Sifting through waterfalls of resumes and cover letters is a daunting task that can take eons. With so many choices, what if the perfect candidate slips through the cracks? 

The answer to finding the right employees isn’t only in the way you filter, it’s in how you explain the job to begin with. There are other ways to engage applicants outside of creating a specific, readable, well-formatted posting; describing the company culture, benefits, and what it’s really like to work there will draw in qualified candidates.

step one: first impressions matter

First impressions matter; candidates judge job posting books by their covers. The first step to writing a great job post is defining the work right out of the gate with a descriptive title and summary. Titles should accurately reflect the job seniority level (assistant, senior, etc.), and one to three sentence summaries should provide a snapshot of main responsibilities. Be clear about whether the job is full time, part time, paid internship, or unpaid internship.

step two: be exact, use strong action verbs

With great power comes great responsibility. List five to 10 key responsibilities using strong, present tense action verbs (“coordinate X and Y teams” or “coach new hires”). Illustrate exactly what percentage of time specific duties will take so applicants have a good idea of what each day will entail.

step three: state what you want; don't ignore salary and benefits

Be precise about qualification requirements, and don’t ignore salary and benefits. Headline which qualifications are required and which ones are preferred. This includes computer knowledge, industry experience, education, certifications, licenses, and any other technical proficiency. 

Whenever possible, include information about salary range, health benefits, savings benefits (401k), flexible work options, and vacation time.

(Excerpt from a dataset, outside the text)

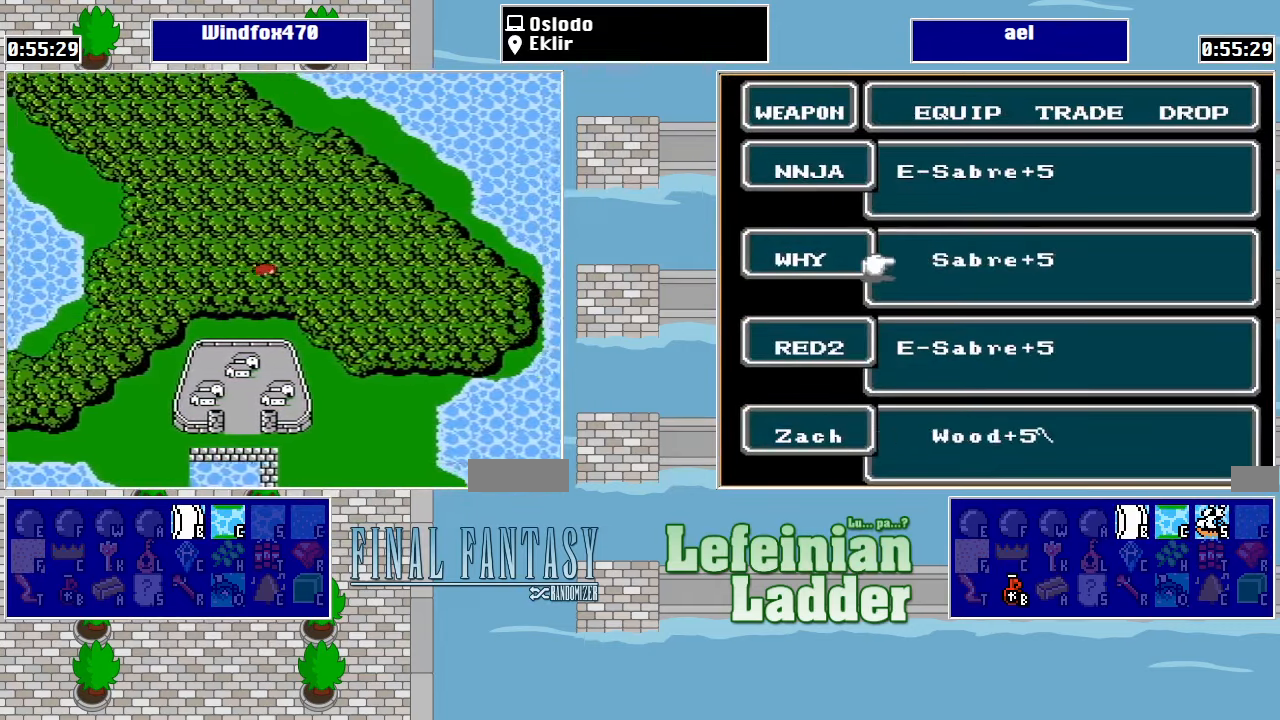
{"buttons": ["DPAD_RIGHT"], "events": [[466, "DPAD_LEFT", "up"], [500, "DPAD_RIGHT", "down"]]}
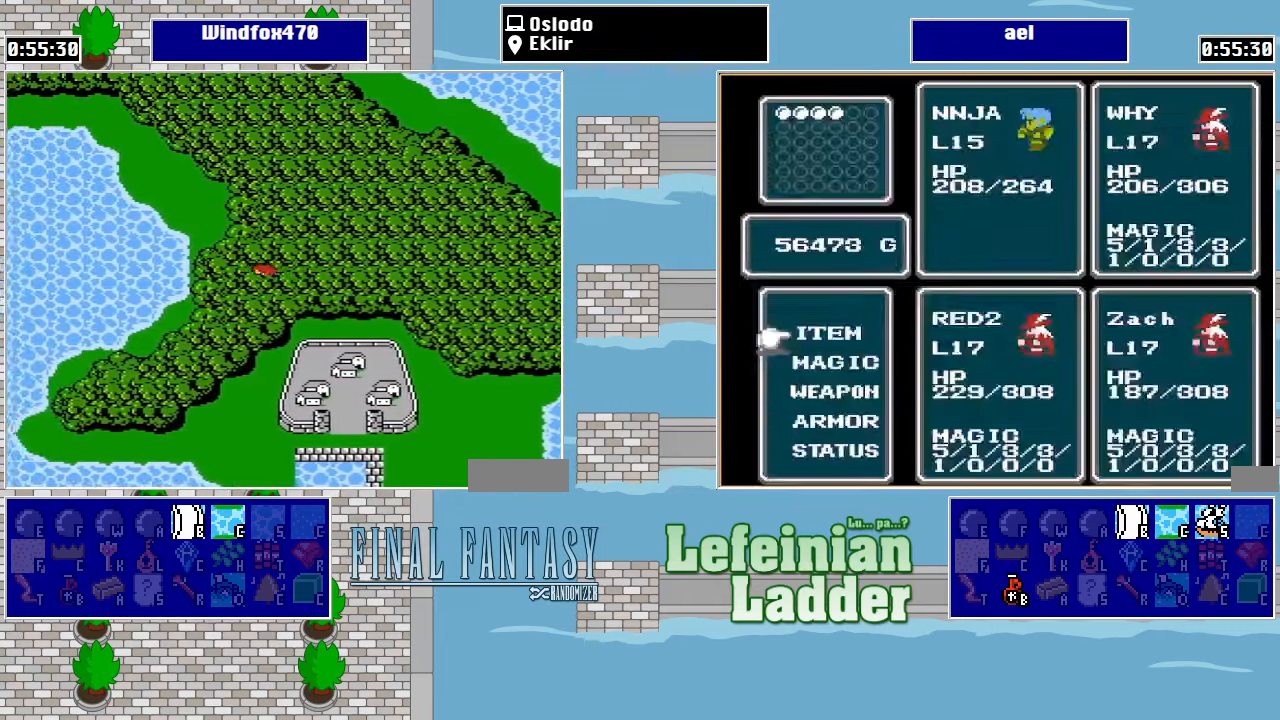
{"buttons": ["DPAD_LEFT"], "events": [[433, "DPAD_RIGHT", "up"], [466, "DPAD_LEFT", "down"]]}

step four: share basic info about your company

Who will they be working for? Use a short paragraph to outline some basic information about your company, such as industry, size, goals, and headquarters. You can also list the number of states and countries where the business has presence. Include a few details about who the candidate would report to, such as where they stand in the corporate structure, and whether you have a mentorship program to help them connect and grow.

Salary and day-to-day tasks matter, but giving your job description a little personal flair to reflect what a company is really like to work for will attract candidates who can’t wait to be part of the team. After all, isn’t getting a handful of stellar applications better than sorting through thousands of duds?